's boy at
last. Come, Scotty, and mother will be seeing how big you are."
The old woman took the boy's sturdy brown hand in her own poor crooked
ones as well as she was able, and peered eagerly into his face.
"Eh, eh!" she cried musingly. "He will be some like Marget's lass, but
he's his faether's bairn; eh, he's got the set an' the look o' yon fine
English callant, forbye the MacDonald eyes."
The aforementioned MacDonald eyes drooped and the rosy MacDonald lips
pouted at the word English.
"He's awful nice, isn't he, Granma MacDonald?" whispered the little
girl.
The old woman gazed at the little fair face, and then back at the boy.
"Strange, strange," she murmured, half audibly. "It's a queer warld, a
queer warld, the twa here thegither, an' ane has a', an' the ither has
naething. Mebby the good Lord will be settin' it right.

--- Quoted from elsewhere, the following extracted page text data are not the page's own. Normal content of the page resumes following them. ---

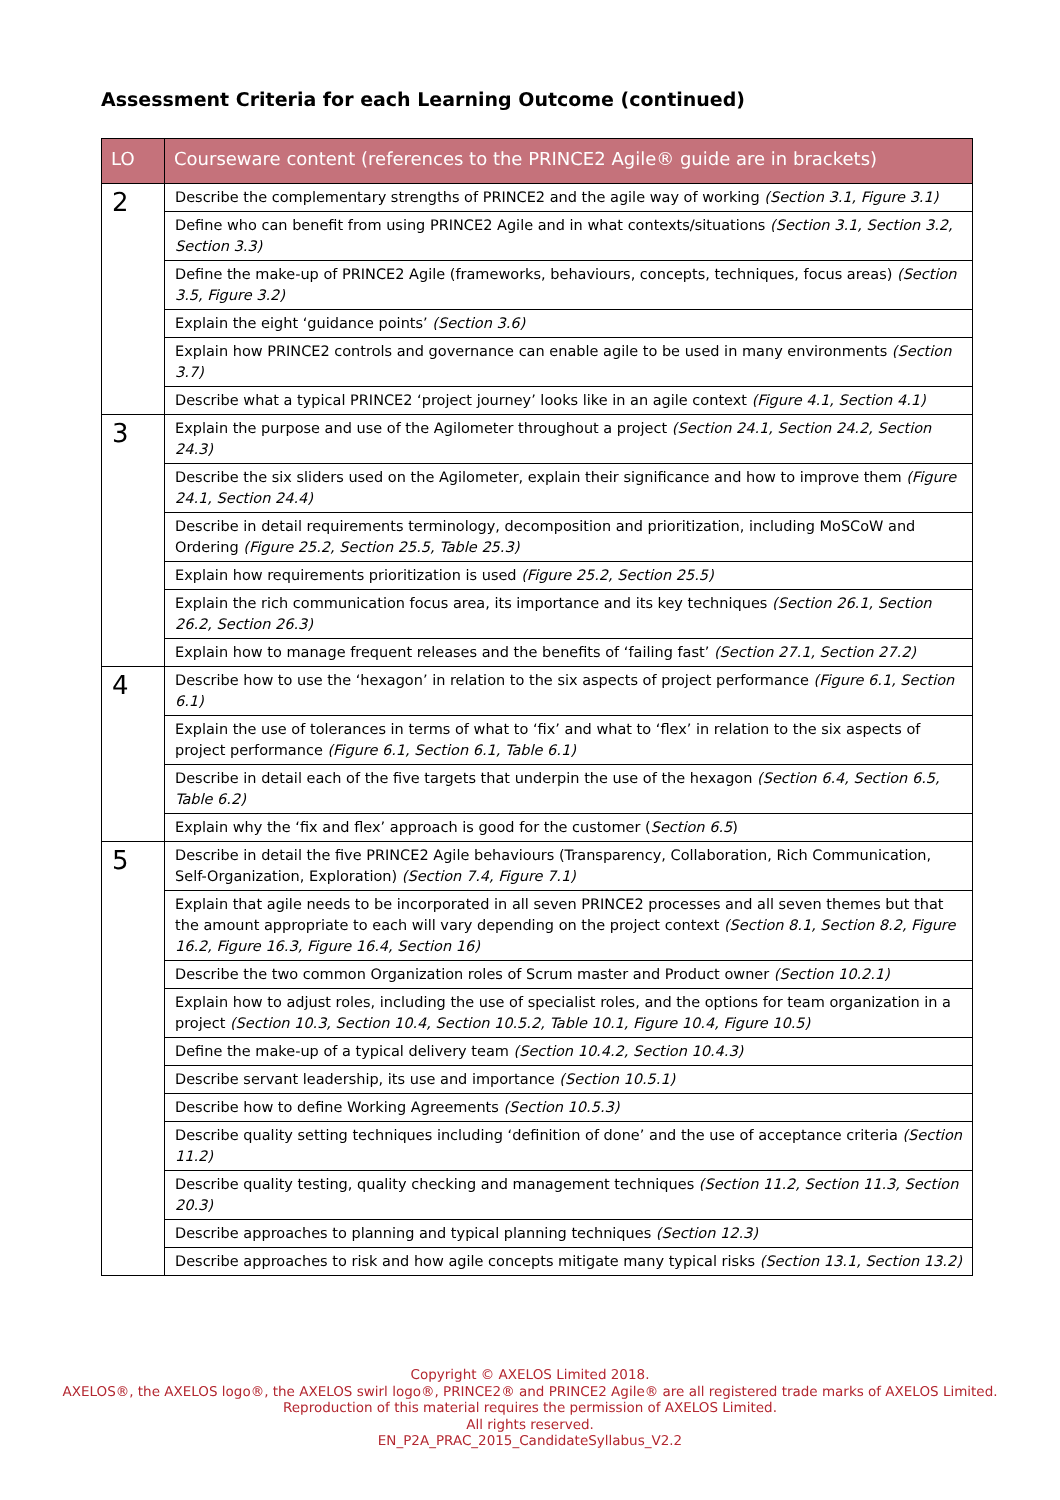Assessment Criteria for each Learning Outcome (continued)
| LO | Courseware content (references to the PRINCE2 Agile® guide are in brackets) |
| --- | --- |
| 2 | Describe the complementary strengths of PRINCE2 and the agile way of working (Section 3.1, Figure 3.1) |
| | Define who can benefit from using PRINCE2 Agile and in what contexts/situations (Section 3.1, Section 3.2, Section 3.3) |
| | Define the make-up of PRINCE2 Agile (frameworks, behaviours, concepts, techniques, focus areas) (Section 3.5, Figure 3.2) |
| | Explain the eight ‘guidance points’ (Section 3.6) |
| | Explain how PRINCE2 controls and governance can enable agile to be used in many environments (Section 3.7) |
| | Describe what a typical PRINCE2 ‘project journey’ looks like in an agile context (Figure 4.1, Section 4.1) |
| 3 | Explain the purpose and use of the Agilometer throughout a project (Section 24.1, Section 24.2, Section 24.3) |
| | Describe the six sliders used on the Agilometer, explain their significance and how to improve them (Figure 24.1, Section 24.4) |
| | Describe in detail requirements terminology, decomposition and prioritization, including MoSCoW and Ordering (Figure 25.2, Section 25.5, Table 25.3) |
| | Explain how requirements prioritization is used (Figure 25.2, Section 25.5) |
| | Explain the rich communication focus area, its importance and its key techniques (Section 26.1, Section 26.2, Section 26.3) |
| | Explain how to manage frequent releases and the benefits of ‘failing fast’ (Section 27.1, Section 27.2) |
| 4 | Describe how to use the ‘hexagon’ in relation to the six aspects of project performance (Figure 6.1, Section 6.1) |
| | Explain the use of tolerances in terms of what to ‘fix’ and what to ‘flex’ in relation to the six aspects of project performance (Figure 6.1, Section 6.1, Table 6.1) |
| | Describe in detail each of the five targets that underpin the use of the hexagon (Section 6.4, Section 6.5, Table 6.2) |
| | Explain why the ‘fix and flex’ approach is good for the customer ( Section 6.5 ) |
| 5 | Describe in detail the five PRINCE2 Agile behaviours (Transparency, Collaboration, Rich Communication, Self-Organization, Exploration) (Section 7.4, Figure 7.1) |
| | Explain that agile needs to be incorporated in all seven PRINCE2 processes and all seven themes but that the amount appropriate to each will vary depending on the project context (Section 8.1, Section 8.2, Figure 16.2, Figure 16.3, Figure 16.4, Section 16) |
| | Describe the two common Organization roles of Scrum master and Product owner (Section 10.2.1) |
| | Explain how to adjust roles, including the use of specialist roles, and the options for team organization in a project (Section 10.3, Section 10.4, Section 10.5.2, Table 10.1, Figure 10.4, Figure 10.5) |
| | Define the make-up of a typical delivery team (Section 10.4.2, Section 10.4.3) |
| | Describe servant leadership, its use and importance (Section 10.5.1) |
| | Describe how to define Working Agreements (Section 10.5.3) |
| | Describe quality setting techniques including ‘definition of done’ and the use of acceptance criteria (Section 11.2) |
| | Describe quality testing, quality checking and management techniques (Section 11.2, Section 11.3, Section 20.3) |
| | Describe approaches to planning and typical planning techniques (Section 12.3) |
| | Describe approaches to risk and how agile concepts mitigate many typical risks (Section 13.1, Section 13.2) |
Copyright © AXELOS Limited 2018.
AXELOS®, the AXELOS logo®, the AXELOS swirl logo®, PRINCE2® and PRINCE2 Agile® are all registered trade marks of AXELOS Limited.
Reproduction of this material requires the permission of AXELOS Limited.
All rights reserved.
EN_P2A_PRAC_2015_CandidateSyllabus_V2.2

Och, aye,
He'll set it richt some way."
The children gazed uncomprehendingly at her, but just then Kirsty came
forward with a plate of bannocks soaked in maple syrup, and for a time
they gave it their absorbed attention.
Then Kirsty soon had to leave them for her work, and after giving the
children the freedom of the clearing, provided they did not go near the
well, she rearranged her mother's pillows very gently and returned to
the field.
The two sat silent by the bedside. Now that their feast was over, the
little girl looked with longing eyes through the doorway; but Scotty
felt constrained to wait a few minutes, for Granny had said that
Kirsty's mother was sick and lonely and needed comforting.
The old woman looked up with sudden brightness in her eyes. "Can ye
read?" she asked eagerly. Oh, yes, Scotty could read, had been able to
do so for a very long time.
"I can read too, can't I, Granma MacDonald?" cried the little girl. "I
read to you sometimes, don't I?"
"Yes, yes, lassie, ye're jist a wee bit o' sunshine. Eh, what would
yer puir auld Granny do if ye didna come to see her in the simmer? But
Ah want the laddie to read me the wee bit that Kirsty reads me; ye ken
it, bairnie?"
She pointed to the old worn Bible lying on the window sill, with a
drowsy blue-bottle fly droning about it. The little girl tripped over
and brought it to Scotty.
"I know the place, Granma, don't I?" she chattered; "it's got the blue
mark in it. There!" Her rosy finger pointed to a well-worn page,
marked by a piece of woven scented grass.